Task objective — Exactly as they appear, restate the lines of the material, from the first through the one containing "left ear: (901, 472)".

Supplied information —
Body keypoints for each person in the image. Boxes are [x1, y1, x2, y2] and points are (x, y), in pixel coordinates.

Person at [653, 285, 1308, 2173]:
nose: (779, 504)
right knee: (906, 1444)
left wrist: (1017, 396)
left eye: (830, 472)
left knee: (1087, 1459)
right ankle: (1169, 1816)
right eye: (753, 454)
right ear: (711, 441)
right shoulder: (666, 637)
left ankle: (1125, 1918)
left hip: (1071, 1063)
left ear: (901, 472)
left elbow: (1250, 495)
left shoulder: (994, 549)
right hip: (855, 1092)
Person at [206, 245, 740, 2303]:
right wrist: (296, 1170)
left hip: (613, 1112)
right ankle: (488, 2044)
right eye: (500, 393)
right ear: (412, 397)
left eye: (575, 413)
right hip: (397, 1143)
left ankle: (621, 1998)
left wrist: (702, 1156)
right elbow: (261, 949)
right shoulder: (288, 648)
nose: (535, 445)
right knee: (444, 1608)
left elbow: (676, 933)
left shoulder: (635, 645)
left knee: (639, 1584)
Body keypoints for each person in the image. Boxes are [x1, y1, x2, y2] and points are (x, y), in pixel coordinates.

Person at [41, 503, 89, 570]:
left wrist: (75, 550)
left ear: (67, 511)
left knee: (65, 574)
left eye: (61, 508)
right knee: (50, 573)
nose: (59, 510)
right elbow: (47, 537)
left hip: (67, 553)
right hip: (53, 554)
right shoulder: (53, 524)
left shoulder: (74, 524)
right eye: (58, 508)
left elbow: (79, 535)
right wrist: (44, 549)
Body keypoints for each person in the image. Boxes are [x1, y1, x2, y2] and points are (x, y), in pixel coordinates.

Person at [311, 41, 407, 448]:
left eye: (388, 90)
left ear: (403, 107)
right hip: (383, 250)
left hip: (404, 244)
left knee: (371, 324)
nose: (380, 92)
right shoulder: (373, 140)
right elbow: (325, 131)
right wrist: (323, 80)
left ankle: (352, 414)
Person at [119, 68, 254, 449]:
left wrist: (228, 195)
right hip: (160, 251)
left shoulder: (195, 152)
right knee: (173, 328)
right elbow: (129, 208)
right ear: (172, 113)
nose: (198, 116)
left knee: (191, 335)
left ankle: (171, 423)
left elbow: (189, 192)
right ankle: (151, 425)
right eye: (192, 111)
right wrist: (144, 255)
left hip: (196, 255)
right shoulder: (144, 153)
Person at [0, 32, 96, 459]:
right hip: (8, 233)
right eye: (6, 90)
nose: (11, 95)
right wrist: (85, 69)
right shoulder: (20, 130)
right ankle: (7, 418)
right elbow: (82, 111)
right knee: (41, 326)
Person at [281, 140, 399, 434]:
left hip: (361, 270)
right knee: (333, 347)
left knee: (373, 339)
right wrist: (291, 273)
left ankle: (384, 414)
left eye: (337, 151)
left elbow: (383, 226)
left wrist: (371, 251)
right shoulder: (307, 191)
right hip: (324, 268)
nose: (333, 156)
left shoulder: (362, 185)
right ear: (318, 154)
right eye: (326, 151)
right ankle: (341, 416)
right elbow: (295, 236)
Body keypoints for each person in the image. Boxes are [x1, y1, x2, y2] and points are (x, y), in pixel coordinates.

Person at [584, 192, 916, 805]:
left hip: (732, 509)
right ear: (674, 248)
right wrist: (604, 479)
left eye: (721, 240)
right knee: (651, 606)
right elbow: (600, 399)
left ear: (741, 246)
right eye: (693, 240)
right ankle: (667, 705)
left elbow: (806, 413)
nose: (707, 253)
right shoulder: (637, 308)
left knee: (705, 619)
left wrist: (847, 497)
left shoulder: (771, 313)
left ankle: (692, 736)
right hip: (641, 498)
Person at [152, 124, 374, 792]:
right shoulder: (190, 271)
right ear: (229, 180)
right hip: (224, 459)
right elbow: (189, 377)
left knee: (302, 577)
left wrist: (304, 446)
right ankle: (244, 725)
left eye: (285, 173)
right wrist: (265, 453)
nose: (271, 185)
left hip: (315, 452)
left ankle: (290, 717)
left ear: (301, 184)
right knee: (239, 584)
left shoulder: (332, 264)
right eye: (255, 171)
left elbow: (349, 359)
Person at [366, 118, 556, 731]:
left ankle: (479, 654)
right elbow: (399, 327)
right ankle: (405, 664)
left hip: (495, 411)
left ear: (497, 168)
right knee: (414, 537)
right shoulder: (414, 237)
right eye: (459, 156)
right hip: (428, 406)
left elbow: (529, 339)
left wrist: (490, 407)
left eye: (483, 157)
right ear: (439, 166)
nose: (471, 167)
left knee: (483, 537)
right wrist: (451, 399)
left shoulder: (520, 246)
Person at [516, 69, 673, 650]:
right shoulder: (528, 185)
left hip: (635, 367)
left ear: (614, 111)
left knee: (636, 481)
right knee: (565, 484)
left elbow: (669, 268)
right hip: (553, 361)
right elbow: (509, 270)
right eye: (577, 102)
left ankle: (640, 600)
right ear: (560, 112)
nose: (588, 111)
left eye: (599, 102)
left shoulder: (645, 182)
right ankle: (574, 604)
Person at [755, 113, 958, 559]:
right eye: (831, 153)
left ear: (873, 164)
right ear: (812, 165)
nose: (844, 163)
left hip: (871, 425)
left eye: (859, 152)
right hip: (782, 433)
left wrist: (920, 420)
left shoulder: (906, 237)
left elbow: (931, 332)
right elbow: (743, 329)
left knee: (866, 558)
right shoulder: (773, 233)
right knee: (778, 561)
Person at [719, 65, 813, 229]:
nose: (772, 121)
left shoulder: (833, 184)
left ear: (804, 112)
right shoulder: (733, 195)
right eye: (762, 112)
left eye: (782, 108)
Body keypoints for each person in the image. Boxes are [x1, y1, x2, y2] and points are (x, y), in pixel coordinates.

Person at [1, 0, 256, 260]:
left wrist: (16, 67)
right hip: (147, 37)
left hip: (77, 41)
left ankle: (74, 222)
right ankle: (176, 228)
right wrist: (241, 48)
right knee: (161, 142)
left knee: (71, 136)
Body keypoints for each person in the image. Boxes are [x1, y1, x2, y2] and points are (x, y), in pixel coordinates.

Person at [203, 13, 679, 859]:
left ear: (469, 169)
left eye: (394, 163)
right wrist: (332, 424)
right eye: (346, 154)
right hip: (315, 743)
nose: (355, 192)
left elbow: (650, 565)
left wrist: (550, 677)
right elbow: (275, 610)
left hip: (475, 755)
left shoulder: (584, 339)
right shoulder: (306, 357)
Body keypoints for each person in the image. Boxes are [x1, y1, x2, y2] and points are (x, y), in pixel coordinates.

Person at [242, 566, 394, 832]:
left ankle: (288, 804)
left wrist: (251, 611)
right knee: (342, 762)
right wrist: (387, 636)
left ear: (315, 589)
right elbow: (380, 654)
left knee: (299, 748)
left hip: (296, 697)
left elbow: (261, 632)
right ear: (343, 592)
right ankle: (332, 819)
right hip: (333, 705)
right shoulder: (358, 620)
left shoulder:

Output of the task —
Body keypoints for each person in the image. Boxes are [x1, y1, x2, y2] and points are (x, y), in pixel coordinates.

Person at [653, 285, 1308, 2173]:
nose: (779, 504)
right knee: (906, 1444)
left wrist: (1017, 396)
left eye: (830, 472)
left knee: (1087, 1459)
right ankle: (1169, 1816)
right eye: (753, 454)
right ear: (711, 441)
right shoulder: (666, 637)
left ankle: (1125, 1918)
left hip: (1071, 1063)
left ear: (901, 472)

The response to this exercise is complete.